Archer, P.L., 1979, Illinois Basin Report, Pennsylvanian Geology and Coal and Coalbed Methane Resources of the Illinois Basin, Illinois, Indiana and Kentucky: TRW Energy Systems Group, Contract No. DE-AC21-78MC08089.

Archer, P.L., and J.N. Kirr, 1984, Pennsylvanian Geology, Coal, and Coalbed Methane Resources of the Illinois Basin -- Illinois, Indiana, and Kentucky, in Craig T. Rightmire et al., eds., Coalbed Methane Resources of the United States: AAPG Studies in Geology Series #17, p 105-134.

Damberger, Heinz H., 1999, Miscellaneous Information on Coals, Coalbed Methane and Coal Mine Methane in the Illinois Basin: Illinois Geological State Survey, Handout, 30p.

Demir, I., and H.H. Damberger, 2000, Coalbed and Coal Mine Methane Potential of Illinois Basin: Rocky Mountain Association of Geologists, 2000 Coalbed Methane in the Rocky Mountains Symposium, Denver, Colorado.

Smath, Richard A., David A. Williams, James C. Cobb, and Barry W. Fisher, 1985, Feasibility Assessment of Unconventional Gas in Kentucky, Phase II -- Western Kentucky Coal-Bed Methane Study: Kentucky Geological Survey Grant Number 201-65-8W220-S5276, 451p.

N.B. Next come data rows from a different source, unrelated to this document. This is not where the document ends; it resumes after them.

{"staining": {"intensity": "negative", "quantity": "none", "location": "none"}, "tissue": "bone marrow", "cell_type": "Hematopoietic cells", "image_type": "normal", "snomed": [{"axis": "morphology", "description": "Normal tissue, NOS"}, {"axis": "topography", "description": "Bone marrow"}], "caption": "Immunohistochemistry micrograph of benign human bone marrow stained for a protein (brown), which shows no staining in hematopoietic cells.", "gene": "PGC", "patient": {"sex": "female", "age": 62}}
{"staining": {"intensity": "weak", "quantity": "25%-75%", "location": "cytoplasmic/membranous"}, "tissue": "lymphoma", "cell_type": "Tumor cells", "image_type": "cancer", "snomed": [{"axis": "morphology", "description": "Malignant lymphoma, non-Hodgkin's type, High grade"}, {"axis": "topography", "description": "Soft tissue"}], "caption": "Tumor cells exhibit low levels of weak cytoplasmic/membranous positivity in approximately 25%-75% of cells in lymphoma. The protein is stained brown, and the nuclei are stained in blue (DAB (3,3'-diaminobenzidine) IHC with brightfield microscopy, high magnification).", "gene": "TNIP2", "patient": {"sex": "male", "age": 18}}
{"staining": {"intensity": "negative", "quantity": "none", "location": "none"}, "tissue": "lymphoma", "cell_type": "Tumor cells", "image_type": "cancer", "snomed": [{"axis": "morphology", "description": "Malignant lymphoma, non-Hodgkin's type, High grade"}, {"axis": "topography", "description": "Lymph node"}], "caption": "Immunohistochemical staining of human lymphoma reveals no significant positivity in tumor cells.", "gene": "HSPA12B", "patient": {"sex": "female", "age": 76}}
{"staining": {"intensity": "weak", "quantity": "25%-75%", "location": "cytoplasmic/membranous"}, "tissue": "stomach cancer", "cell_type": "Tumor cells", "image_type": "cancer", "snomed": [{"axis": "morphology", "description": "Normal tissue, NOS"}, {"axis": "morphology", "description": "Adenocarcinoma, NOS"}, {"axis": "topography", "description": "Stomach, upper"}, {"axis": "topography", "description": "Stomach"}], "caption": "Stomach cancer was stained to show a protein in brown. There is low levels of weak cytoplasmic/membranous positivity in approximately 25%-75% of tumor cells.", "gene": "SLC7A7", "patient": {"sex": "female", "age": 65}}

Smith, William H., and John B. Stall, 1975, Coal and water resources for coal conversion in Illinois: Illinois State Water Survey and Illinois State Geological Survey Cooperate Resources Report 4, 79p.

Willman, H.B., et al., 1975, Handbook of Illinois stratigraphy: Illinois State Geological Survey, Bulletin 95, 261p.

Wood, Gordon H., Jr., and William V. Bour, III, 1988, Coal Map of North America: United States Geological Survey, 2 map sheets, 1:5,000,000.